The debate here is shaped differently. When Charles Clarke was Labour Party chairman, his view of the press was that parts of it:

“...have done their best to bring democratic politics into disrepute”.
It seemed a gutsy enough riposte to The Sun’s view of a few years earlier:

“...too many politicians are sad, sordid, pathetic inadequate wimps with private lives that make ordinary people’s stomachs churn”.
Again, that did little to encourage public trust in either institution.

Whether the press likes it or not, its future, as a serious journalistic enterprise, is chained to the health of our representative democracy and our public institutions. The danger for journalists should be clear: if interest and participation in self-government and effective institutions become a minority activity, then so does journalism.

Earlier this year, the Government paused and re-thought its role in its relationship with the public and the press. The Phillis Report set out what an impartial, information-based government communication machine should look like. At about the same time, though for different reasons, the BBC paused and re-thought, too. Ron Neil’s report, in part a response to Lord Hutton’s criticisms of the BBC, refined and re-stated what public service news broadcasting should look like. The British press has done nothing similar, in spite of its far greater crisis of trust. If and when it does so, the answer won’t lie in regulation, nor interference in the newspaper market, but in an understanding that craft skills alone and a “nose for a story” are no longer enough to make a good journalist.

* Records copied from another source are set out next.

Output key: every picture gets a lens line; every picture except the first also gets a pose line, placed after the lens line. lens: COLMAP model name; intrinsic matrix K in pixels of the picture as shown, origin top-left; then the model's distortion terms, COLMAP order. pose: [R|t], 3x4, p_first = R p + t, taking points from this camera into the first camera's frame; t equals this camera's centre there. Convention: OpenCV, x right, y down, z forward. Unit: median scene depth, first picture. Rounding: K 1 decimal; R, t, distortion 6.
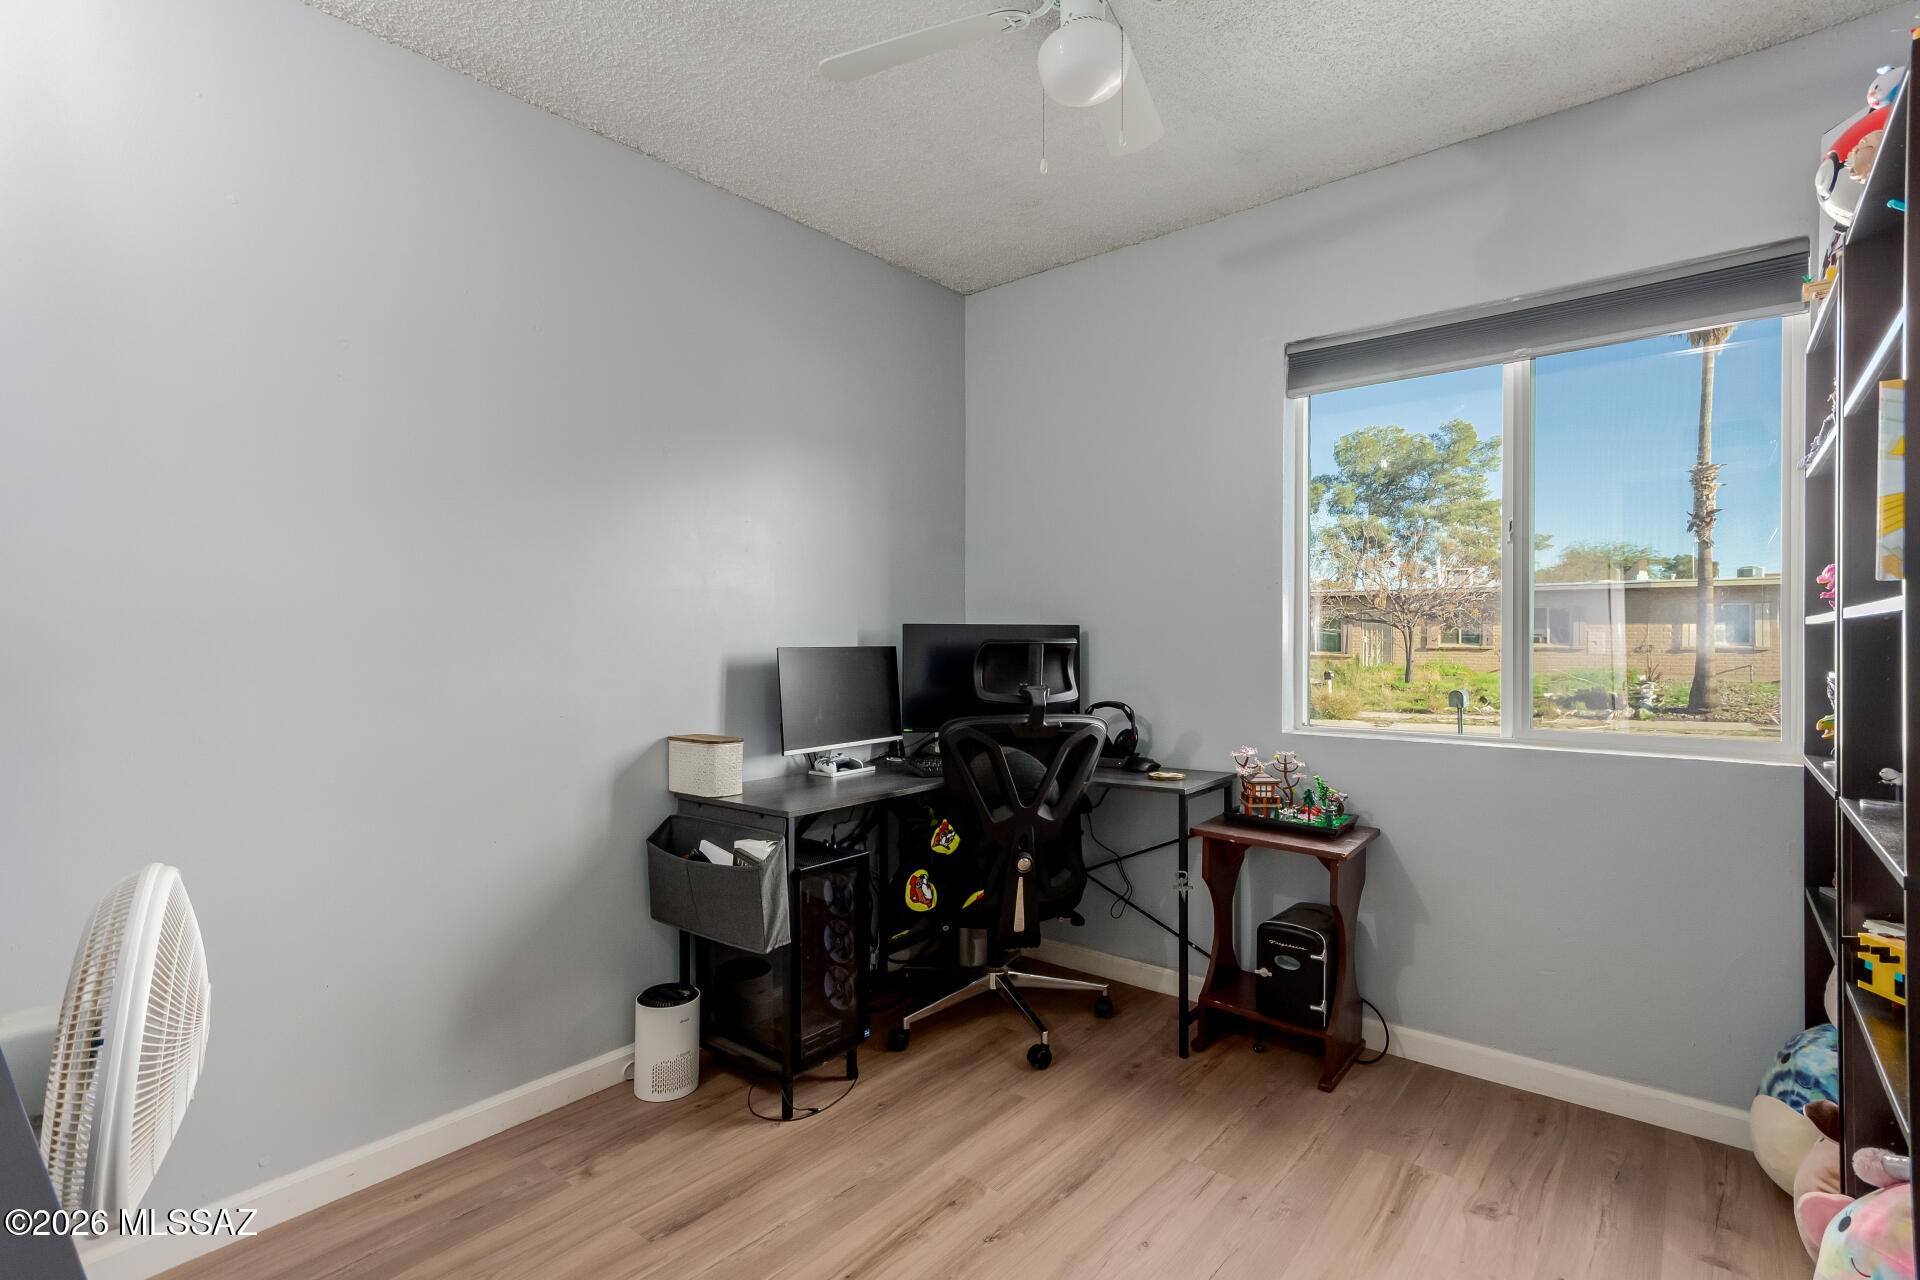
lens RADIAL K [[905.9, 0, 971.7], [0, 905.9, 647.0], [0, 0, 1]] dist [0.000858, 0.000289]
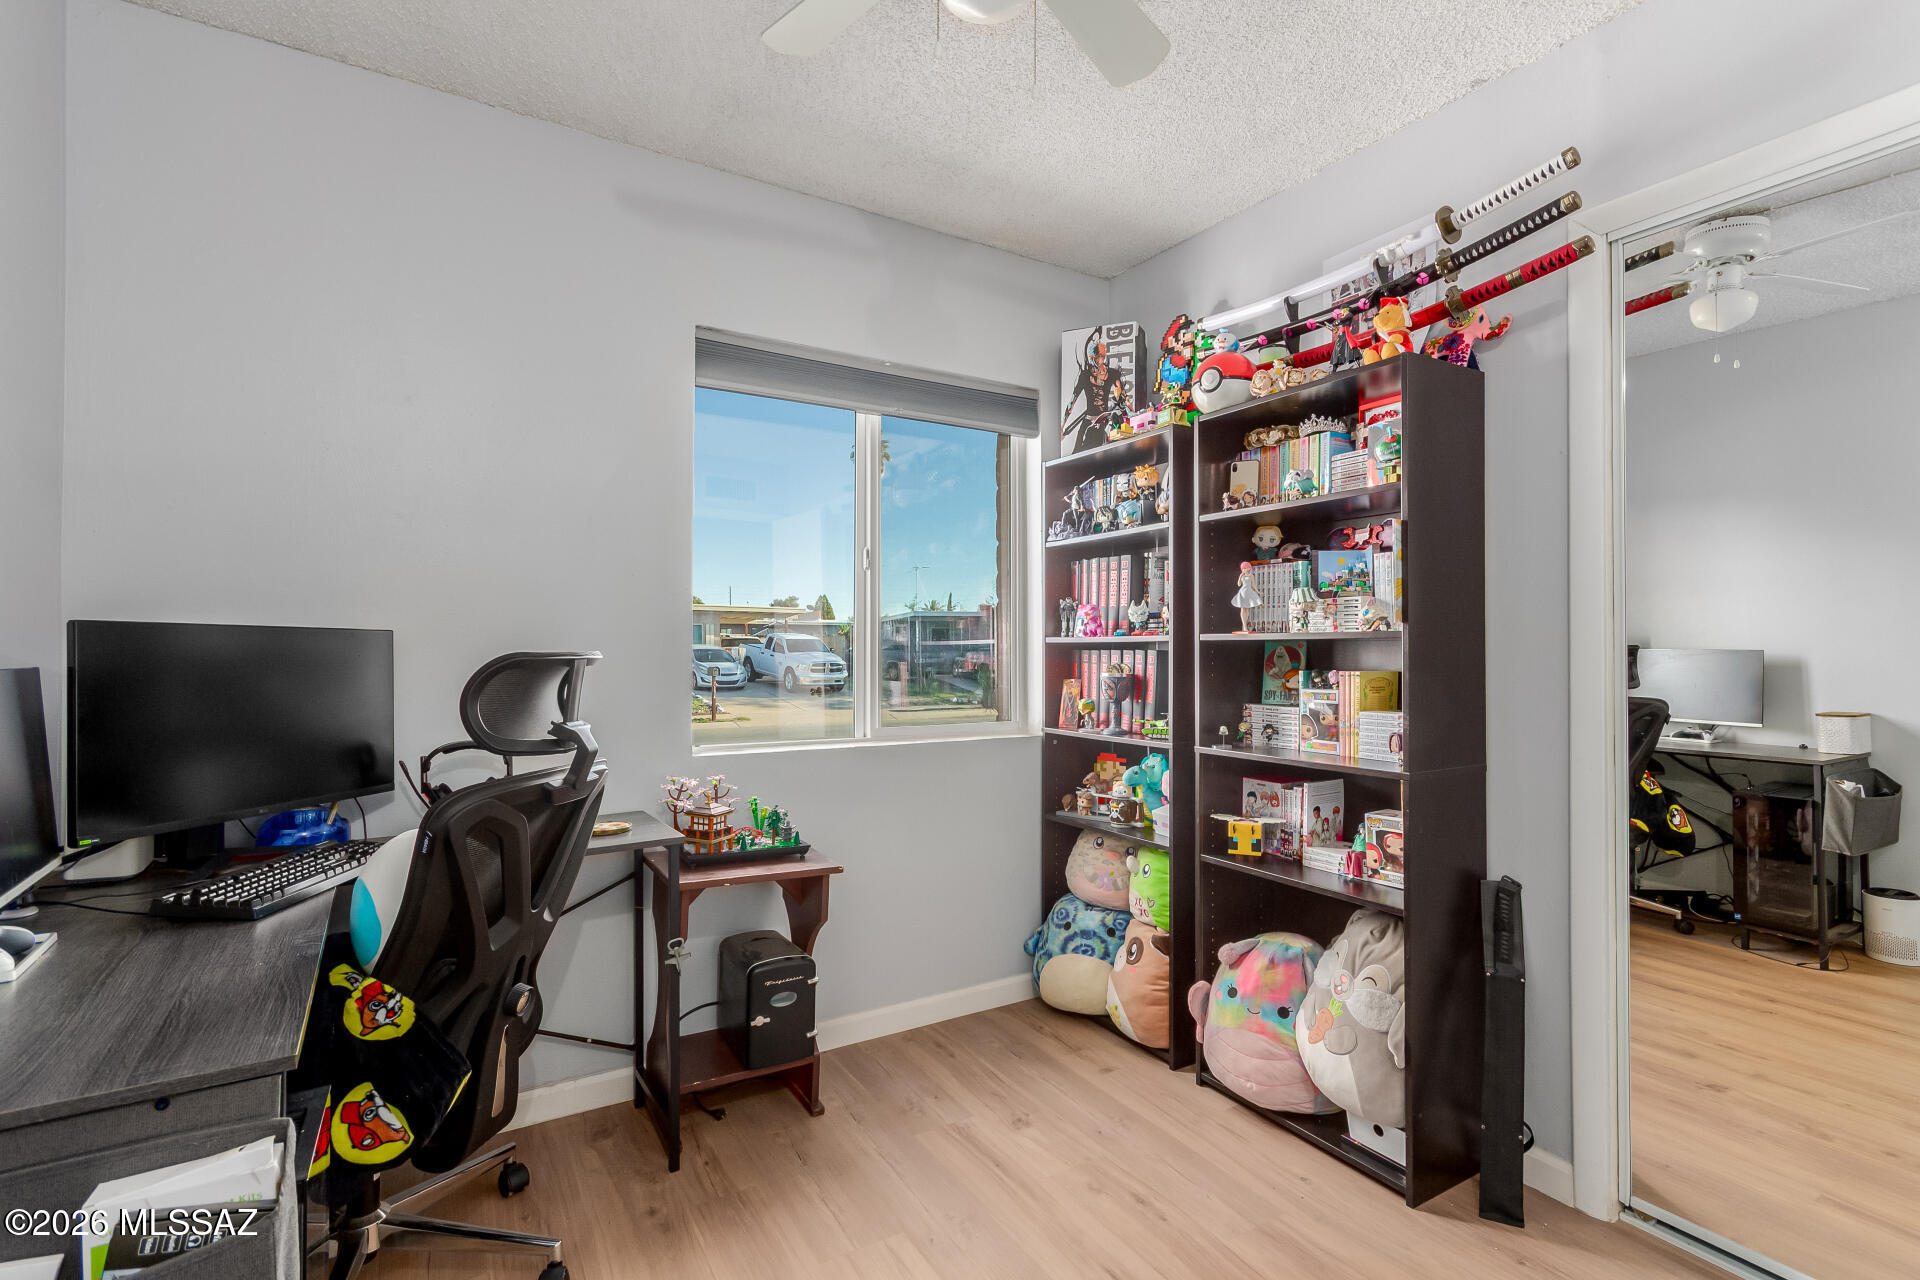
lens RADIAL K [[893.9, 0, 970.6], [0, 893.9, 645.0], [0, 0, 1]] dist [0.003597, 0.001238]
pose [[0.335855, 0.005635, 0.941897, -0.445365], [0.007317, 0.999936, -0.008591, -0.006575], [-0.941885, 0.009777, 0.335792, 0.493454]]
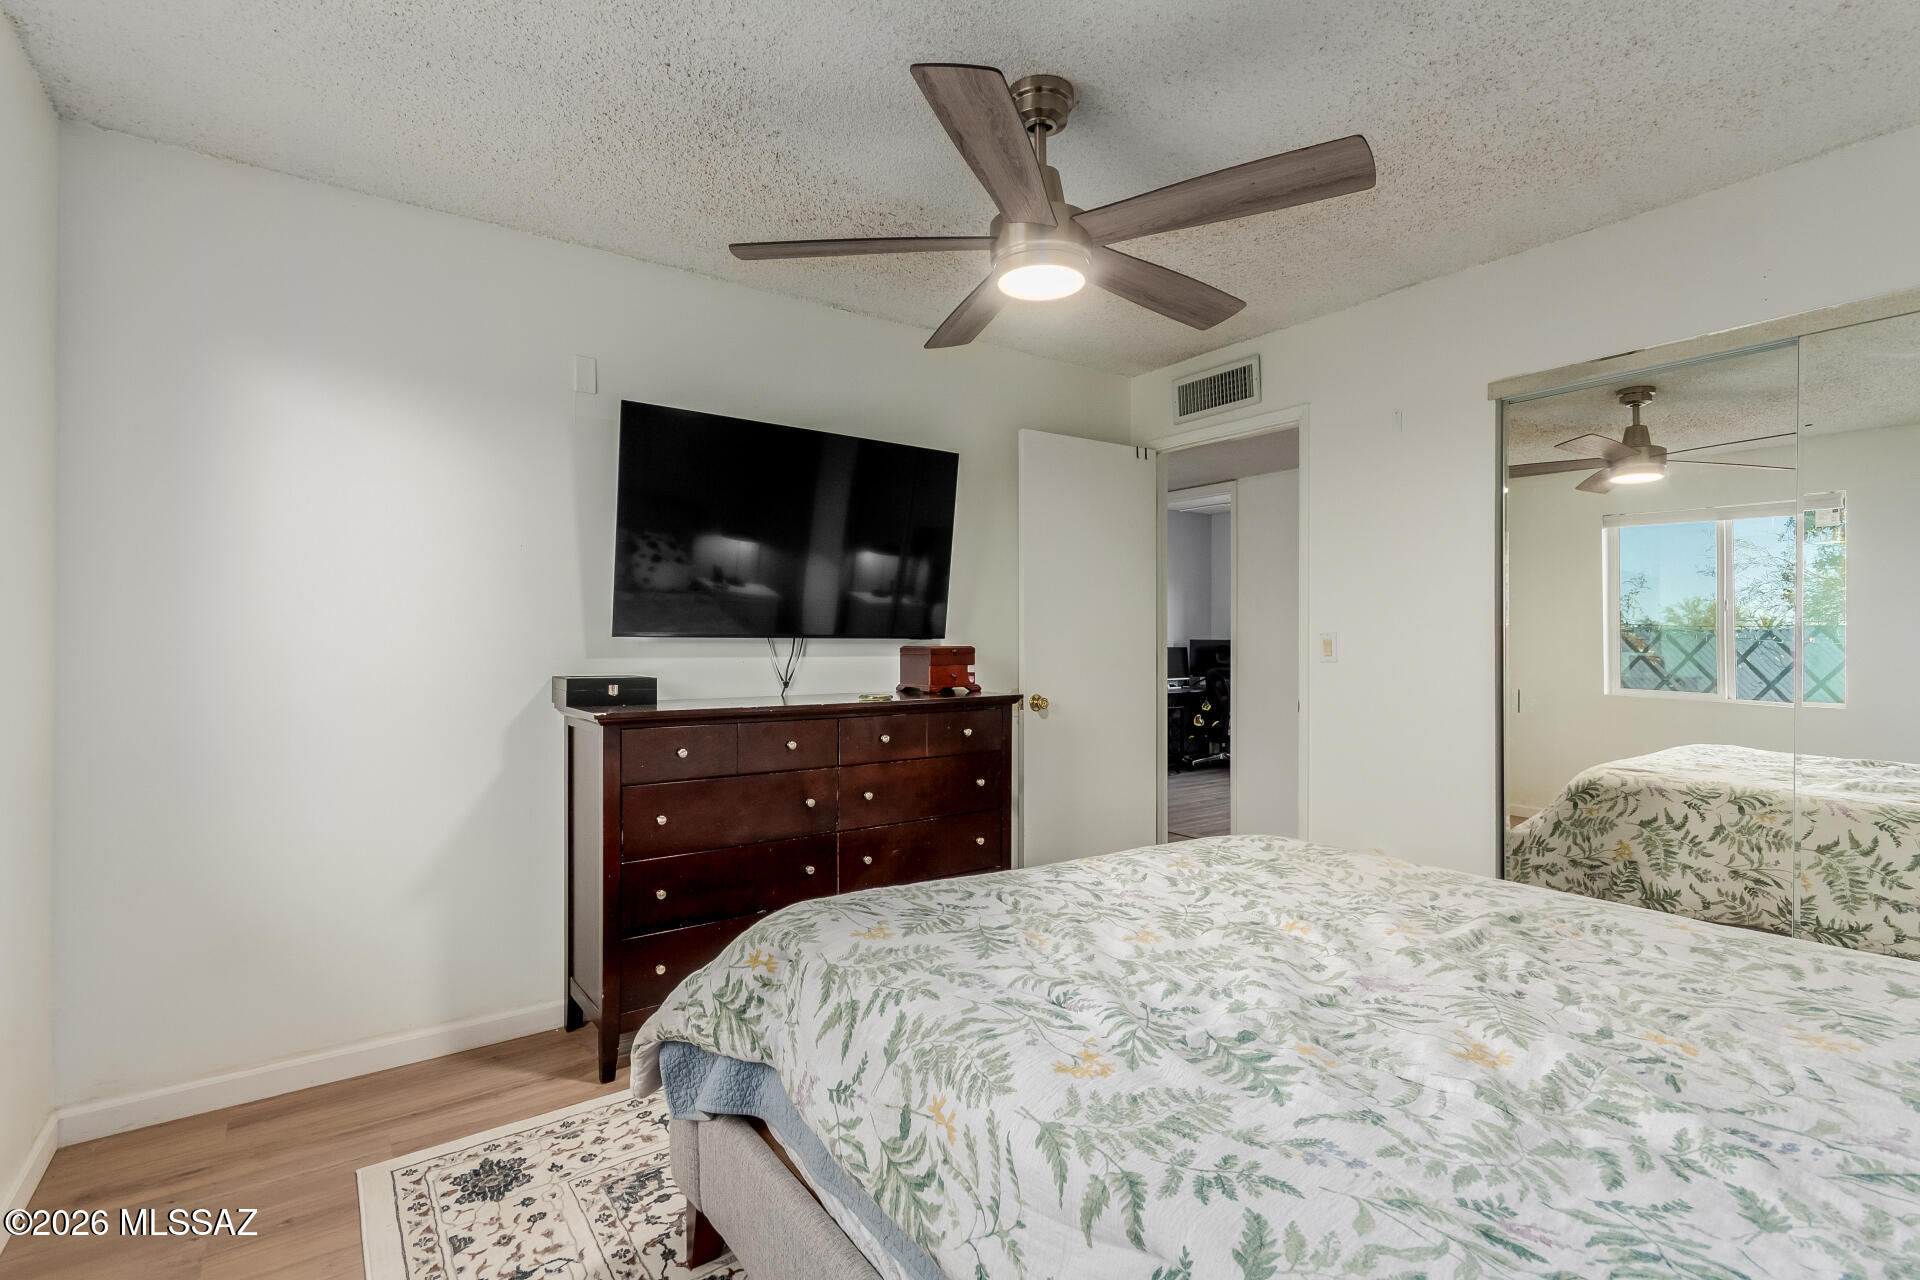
lens RADIAL K [[893.9, 0, 970.6], [0, 893.9, 645.0], [0, 0, 1]] dist [0.003597, 0.001238]
pose [[0.967350, 0.012321, -0.253145, -0.039032], [-0.014103, 0.999887, -0.005228, 0.019612], [0.253052, 0.008627, 0.967414, -2.401582]]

A solipsistic disregard for the effects of the craft will not be part of the answer.

Jay Rosen, professor of Journalism and Mass Communications at New York University and one of the high priests of the Public Journalism movement, puts it like this:

“Journalists are members of the political community, citizens themselves, and not bystanders to our public life... journalism is about recognising this truth, and trying to tell the truth at the same time.”
It would be an evasion to try to argue that this formula couldn’t and shouldn’t guide us to the characteristics a journalist working in the British press needs now to be part of the answer and not the cause of a continuing crisis. Those characteristics? First, toughness: to resist the hypocrisy that values a scalp, that values a resignation or public humiliation while professing indifference to the effects of the press on the public sphere. Second, belief: that finding the truth and telling it is a public good. Third, responsibility: an individual sense of responsibility for journalism’s purpose in scrutinising government and public institutions fairly and with the intent of enabling them to work better. Fourth, accountability: for the results of the profession and the acceptance that journalism isn’t something you just do and walk away from. Fifth, ambition: for a profession built on values — fairness, impartiality, open mindedness, inclusivity.

Britain needs journalists who read from both sides of every balance sheet and who know that a partial truth — in both senses of the word — is more lethal than a blatant untruth. Above all, it needs a press that is not stubbornly indifferent to the power it wields over the public sphere and one that chooses to exercise that power for the common good.